These chewy candies are very sweet, decadent and relatively easy to make. So long as you have the patience, you can whip up these delicious caramels in your sleep!
Brush a 22x11cm (8.5x4.55in) loaf pan with melted butter or spray with cooking spray. Cut two pieces of parchment to fit the length of both sides of the pan. Place them in the pan, overlapping, so they form a sling. Brush these with butter or cooking spray as well. Set aside.
In a small saucepan over medium heat, melt the butter into the heavy cream. Remove from the heat and set aside.
In a medium saucepan over very low heat, pour 90ml (⅓ cup) of water over the sugar. Stirring constantly, slowly dissolve the sugar in the water, ensuring that the sugar is completely dissolved before it comes to a boil. (See note 3)

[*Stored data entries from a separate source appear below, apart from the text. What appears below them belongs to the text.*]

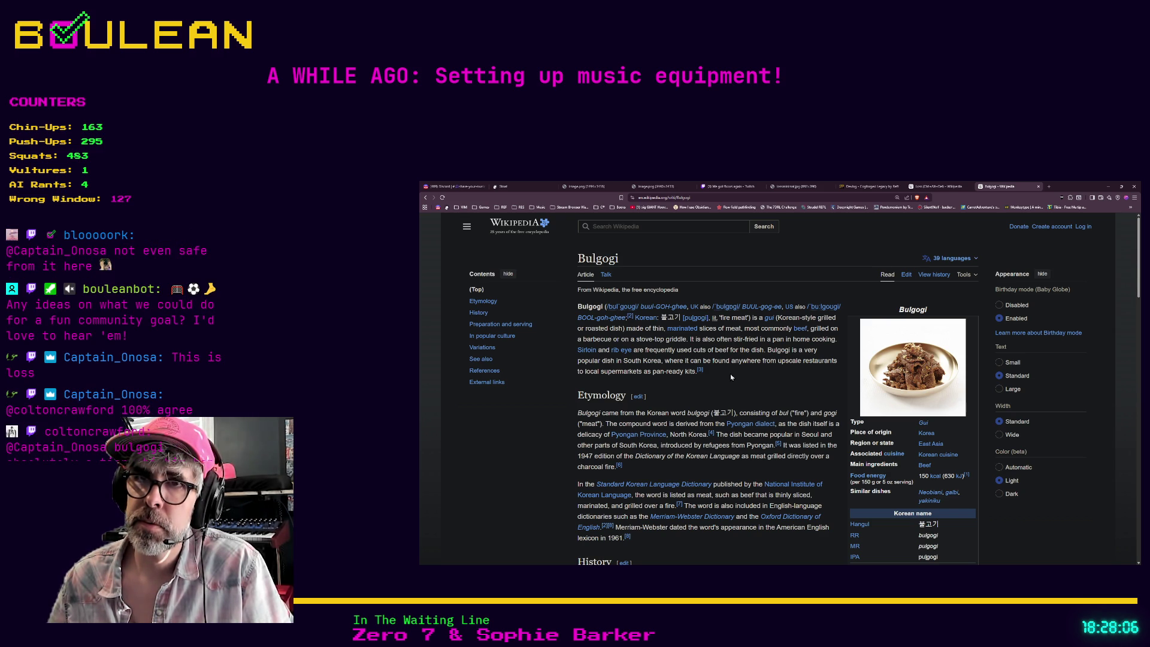
pyautogui.scroll(-2, 731, 376)
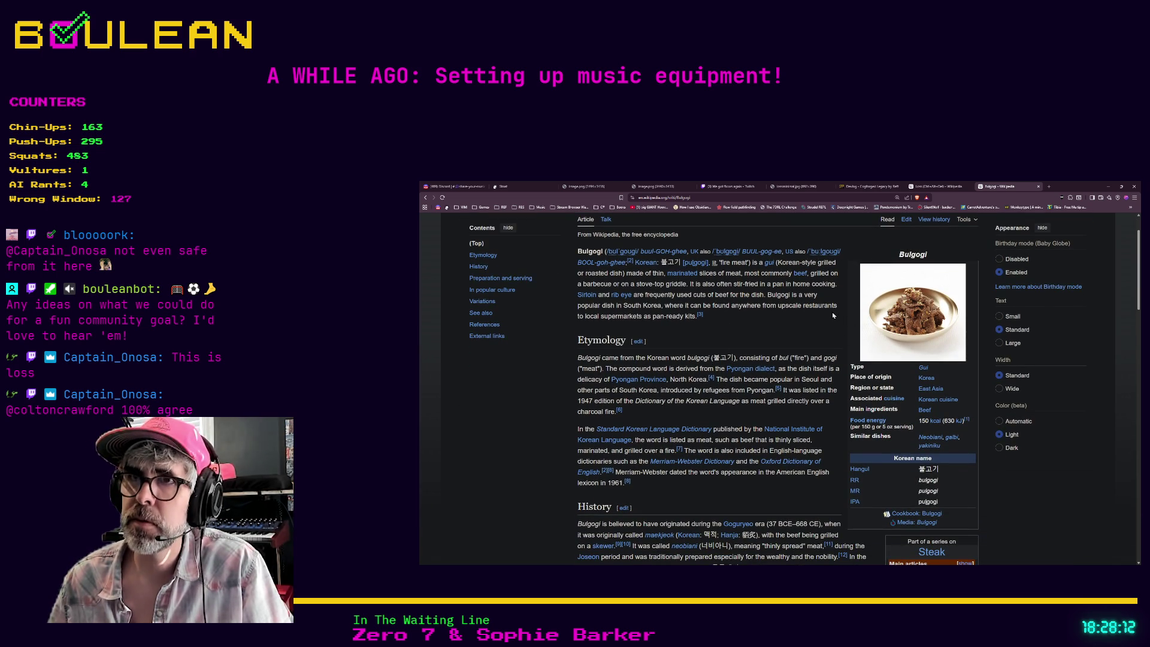
pyautogui.scroll(-4, 779, 311)
pyautogui.scroll(-3, 759, 309)
pyautogui.scroll(-1, 748, 311)
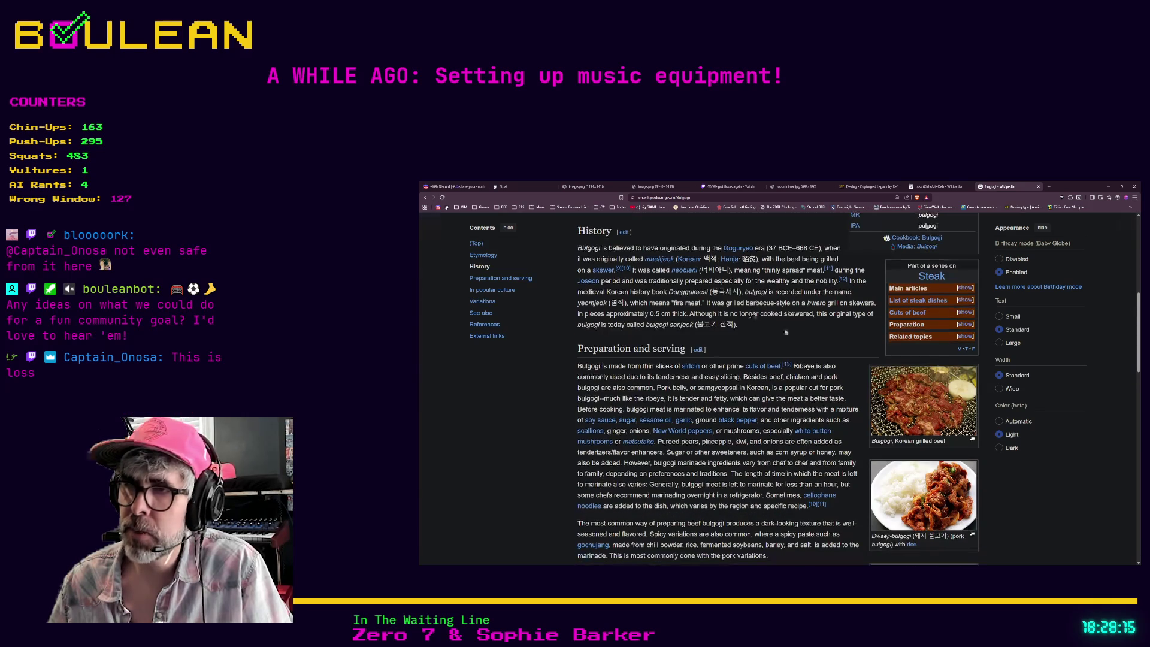
pyautogui.scroll(-3, 898, 480)
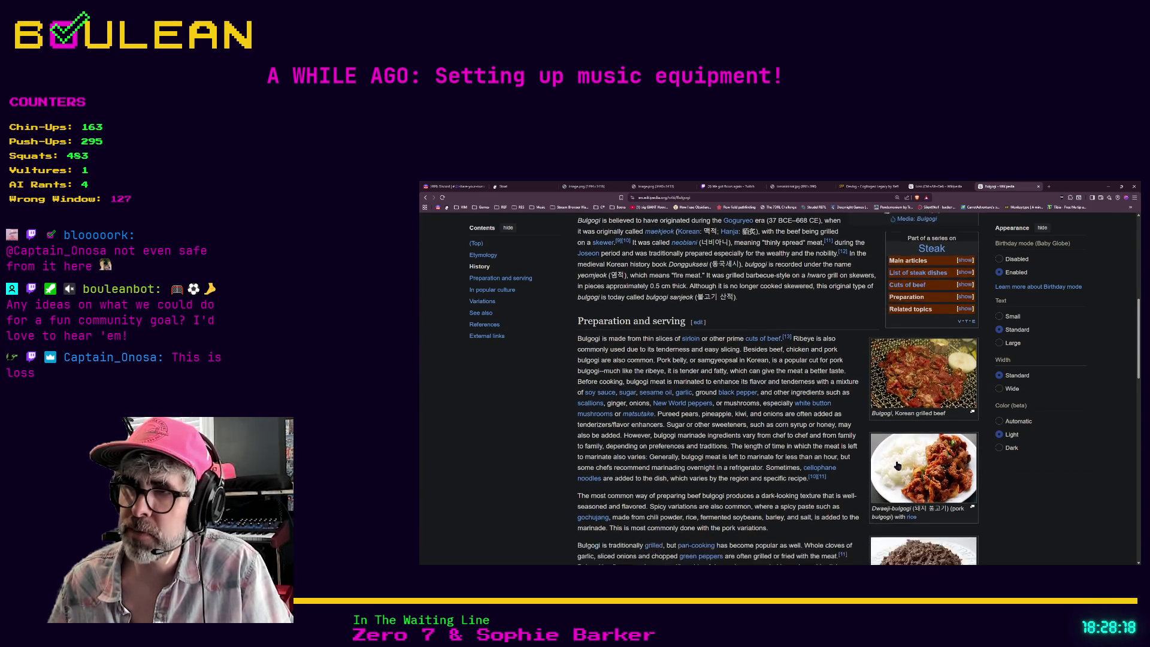
pyautogui.scroll(-4, 898, 454)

Once the sugar is dissolved, wash down the sides of the pot with a pastry brush dipped in water to prevent any sugar from crystallizing.
Once the mixture has come to a boil, stop stirring and allow to boil until the sugar mixture reaches a deep amber colour and an instant-read thermometer registers at 175°C (350°F). Do not stir the mixture at all once it has come to a boil.

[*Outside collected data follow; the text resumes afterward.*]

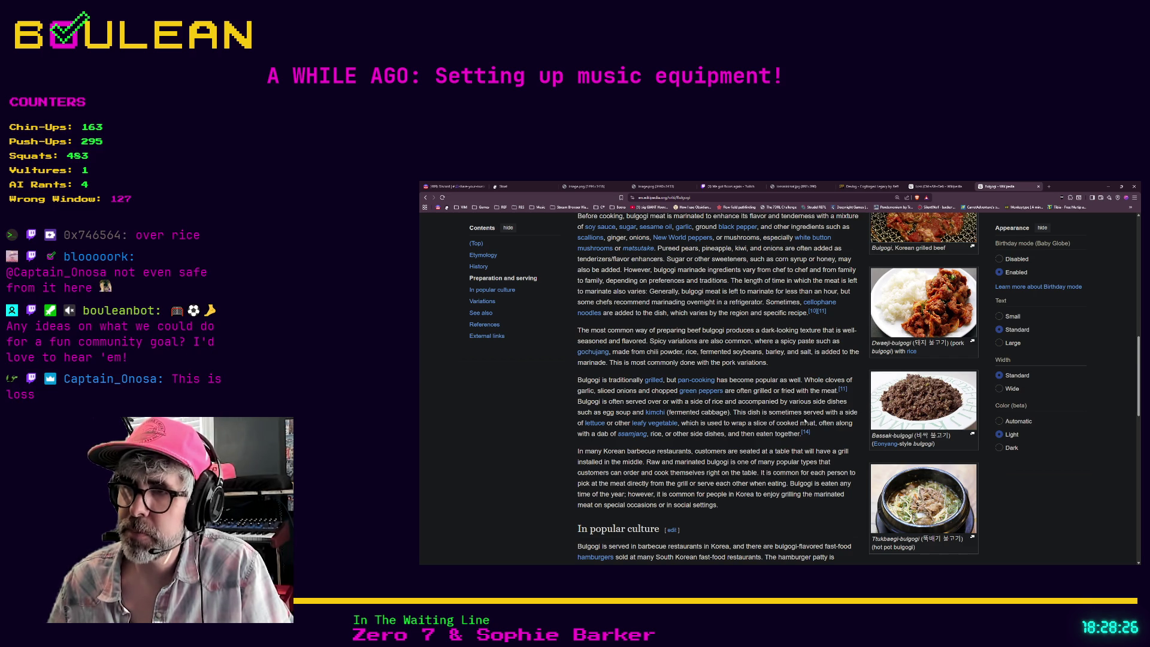
pyautogui.scroll(-3, 804, 422)
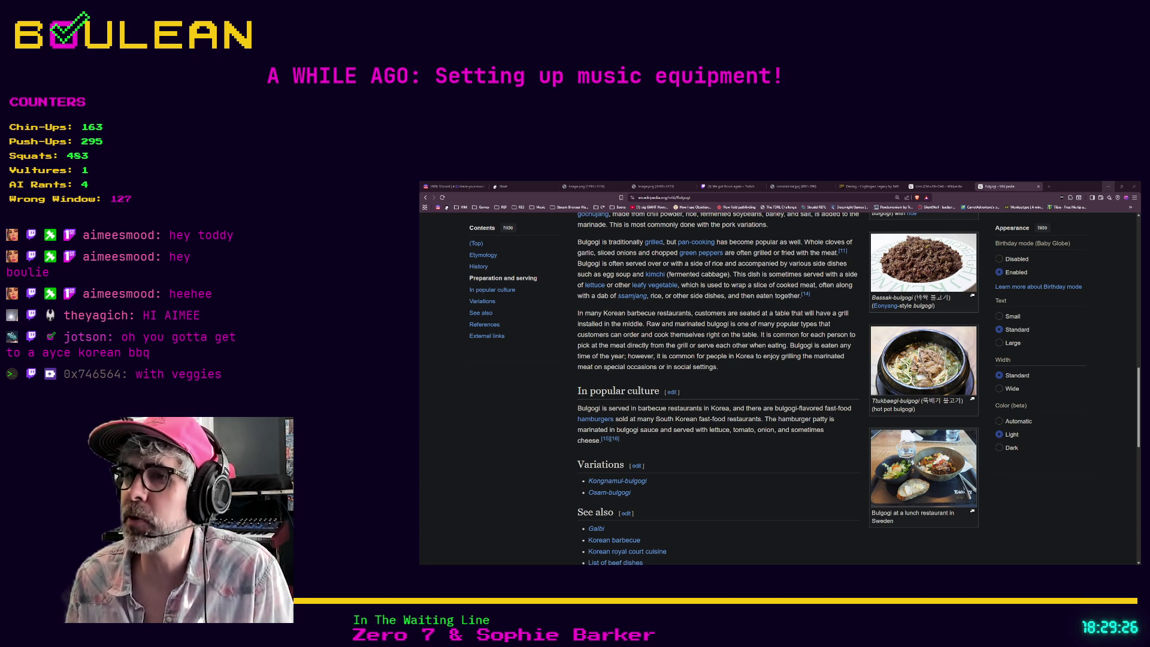
# - Add a Bi Bim Bap row with its recommender and date 2026-03-30, leaving an empty row below
pyautogui.click(1108, 186)
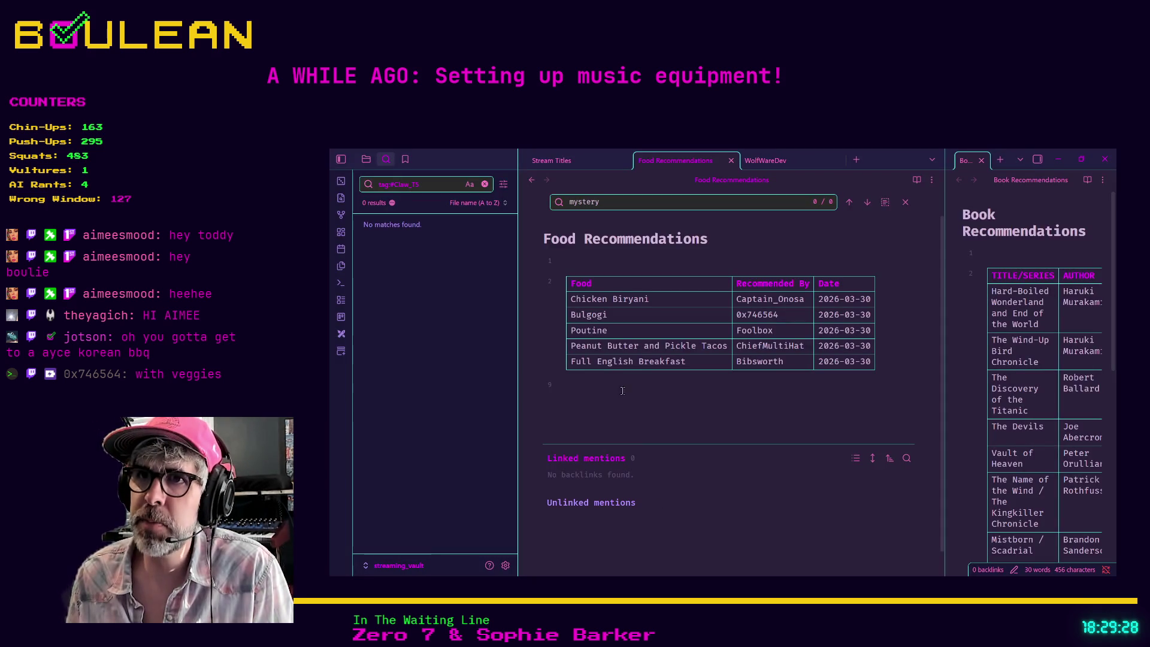
pyautogui.rightClick(716, 365)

Turn off the heat and, stirring constantly, pour in the butter and cream mixture along with the salt. It will sputter, foam and steam at this point so do not be alarmed. Stir until well combined and return the heat to medium and continue to cook, stirring constantly, until the mixture reaches 120°C (250°F).
Remove from the heat and pour into the prepared loaf pan. Allow to cool until completely cooled and set, at least 3 hours and up to overnight.
Once cooled, remove from the pan and, using a sharp knife, cut into 16 equal pieces. Garnish with flaky salt and serve.
Video
Notes
I prefer using caster (superfine) sugar over granulated sugar as it dissolves more quickly. If all you have is granulated, this is absolutely fine - just note it may take slightly longer for the sugar to dissolve.
Use the weight measurement of salt over the volumetric if at all possible. The volume of different styles and brands of salt can vary drastically so going by weight will give you the most consistent results.
If you are concerned about the mixture coming to a boil before the sugar is dissolved, feel free to periodically remove the pan from the heat. It is imperative that all of the sugar is dissolved before the mixture boils as this prevents crystallisation later down the track.